ホテルで森田首相に銃口と突き付けた時を思い出す。

本当は違う言葉であり、金で寝返るように持ち掛けられた。


すべての言葉を紡ぐより早く前崎は脳幹を銃撃した。


真澄が「私のことを政争の道具にしか感じていない」というのは正しかったかもしれない。


だがそんなことをいうつもりはなかった。


”娘のことを最後まで心配していた。”


嘘でもその一言が、真澄の鎧を打ち砕いた。

溢れる涙が、無音で頬を伝う。


前崎は静かに皿を平らげ、言葉を残さず席を立った。

背中には、重苦しいものがのしかかっていた。


カオリは、まだ涙の跡が残る真澄の横顔を見つめ、そっと声をかけた。


「あんたみたいなのでも……泣くときはあるのね。」


皮肉のつもりだったが、どこか優しさが滲んでしまう自分に、カオリは内心で舌打ちする。


真澄は静かに涙を拭き、カオリを見やると、ほんのわずか、けれど確かに笑みを浮かべた。


「……カオリだって、ジュウシロウ君が追い詰められてたとき、泣いてたじゃない。」


その一言に、カオリの頬が一瞬で赤く染まった。


「あ……あれは、その……別にっ!」


「何それ……」


真澄の笑みは、ほんの一瞬だけ胸の重さを和らげた。だがその奥で、鋼のような冷たい決意が再び疼き始める。

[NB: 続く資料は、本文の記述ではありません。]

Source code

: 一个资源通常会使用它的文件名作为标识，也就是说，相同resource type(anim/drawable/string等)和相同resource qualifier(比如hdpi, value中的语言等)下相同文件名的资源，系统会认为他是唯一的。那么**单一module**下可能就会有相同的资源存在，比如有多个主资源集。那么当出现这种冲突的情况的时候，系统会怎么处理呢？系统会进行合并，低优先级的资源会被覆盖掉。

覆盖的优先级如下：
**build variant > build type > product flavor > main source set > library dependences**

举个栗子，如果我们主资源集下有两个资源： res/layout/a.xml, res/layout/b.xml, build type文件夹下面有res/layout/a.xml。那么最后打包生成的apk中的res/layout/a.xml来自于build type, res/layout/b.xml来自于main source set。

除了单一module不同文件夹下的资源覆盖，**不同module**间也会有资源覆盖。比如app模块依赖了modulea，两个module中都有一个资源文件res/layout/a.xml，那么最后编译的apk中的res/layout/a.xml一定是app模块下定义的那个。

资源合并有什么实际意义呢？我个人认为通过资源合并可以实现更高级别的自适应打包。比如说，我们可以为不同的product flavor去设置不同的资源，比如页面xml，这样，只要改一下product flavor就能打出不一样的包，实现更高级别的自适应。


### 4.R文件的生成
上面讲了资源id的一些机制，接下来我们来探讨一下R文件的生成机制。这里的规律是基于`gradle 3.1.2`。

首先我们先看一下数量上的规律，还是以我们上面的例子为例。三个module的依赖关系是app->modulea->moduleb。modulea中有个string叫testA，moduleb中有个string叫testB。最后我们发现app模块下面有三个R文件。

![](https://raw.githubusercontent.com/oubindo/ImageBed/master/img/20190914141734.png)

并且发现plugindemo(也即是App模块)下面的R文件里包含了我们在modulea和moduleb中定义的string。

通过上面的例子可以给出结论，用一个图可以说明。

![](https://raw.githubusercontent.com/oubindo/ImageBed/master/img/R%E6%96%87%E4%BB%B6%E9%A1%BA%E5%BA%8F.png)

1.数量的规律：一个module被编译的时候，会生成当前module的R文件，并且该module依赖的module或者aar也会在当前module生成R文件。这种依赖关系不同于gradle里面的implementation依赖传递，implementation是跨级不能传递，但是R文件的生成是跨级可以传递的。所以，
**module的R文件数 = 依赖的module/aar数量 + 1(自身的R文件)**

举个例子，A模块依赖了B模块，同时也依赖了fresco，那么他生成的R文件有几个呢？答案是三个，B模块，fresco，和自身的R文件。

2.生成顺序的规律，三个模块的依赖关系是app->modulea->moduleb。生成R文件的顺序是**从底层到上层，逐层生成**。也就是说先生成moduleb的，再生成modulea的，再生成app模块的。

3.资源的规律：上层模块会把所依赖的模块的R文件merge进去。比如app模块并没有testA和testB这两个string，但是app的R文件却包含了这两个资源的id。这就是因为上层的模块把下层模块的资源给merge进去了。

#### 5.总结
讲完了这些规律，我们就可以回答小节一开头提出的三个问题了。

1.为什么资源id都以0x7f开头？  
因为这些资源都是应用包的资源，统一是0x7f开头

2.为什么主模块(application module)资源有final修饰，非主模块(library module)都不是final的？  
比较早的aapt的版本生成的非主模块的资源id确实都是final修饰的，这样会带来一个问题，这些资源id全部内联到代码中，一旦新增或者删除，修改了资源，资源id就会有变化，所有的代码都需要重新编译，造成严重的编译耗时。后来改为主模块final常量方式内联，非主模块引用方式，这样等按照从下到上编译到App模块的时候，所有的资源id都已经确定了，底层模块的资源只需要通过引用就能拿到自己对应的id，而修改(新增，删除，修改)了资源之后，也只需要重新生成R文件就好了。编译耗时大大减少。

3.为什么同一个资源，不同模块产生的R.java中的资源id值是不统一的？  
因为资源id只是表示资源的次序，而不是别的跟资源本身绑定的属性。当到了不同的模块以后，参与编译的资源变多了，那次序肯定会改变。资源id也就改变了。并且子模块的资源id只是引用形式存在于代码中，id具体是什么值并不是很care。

(どのみち……父を道連れにする以外、私には選べる道なんてなかったんだから。)


ふと、真澄が視線を遠くにやったまま問いかけた。


「カオリ……もし、この国が本当にこの組織のものになったら……その先、あんたは何をするつもり?」


唐突な質問に、カオリはわずかに眉をひそめた。


「……医者の免許くらいは取ろうかしらね。どうしてそんなこと聞くのよ?」


「現実的ね。」


「悪い?」


「いいえ。ただ、少しつまらない答えだと思っただけ。

 ジュウシロウ君と幸せな家庭でも築きたいって、言うかと思った。」


「そこまでお花畑な頭じゃないわよ。マスミこそ、どうなの?」


「……私?」


自分に向けられたその問いに、真澄は言葉を探した。

最初は――父の罪を背負って生きるためにここに残った。

その先なんて、考えたことがなかった。


「……先生でも、しようかしら。」


「へえ、いいじゃない。医者よりよっぽど似合ってるわ。」


「男子生徒を何人か誑かしてやるわ。」


「……全部台無し。」


カオリが呆れたように肩をすくめると、真澄は少し悪戯っぽく目を細めた。


「カオリだって……どうせ身体検査のとき、いやらしいこと考えるんでしょ?」


「な、なに言ってんのよ、そんなわけないでしょ!」


声を荒げるカオリを見て、真澄の胸の奥にわずかな暖かさが灯った。

だがその奥底には、拭いきれない暗い影が、まだ沈んでいた。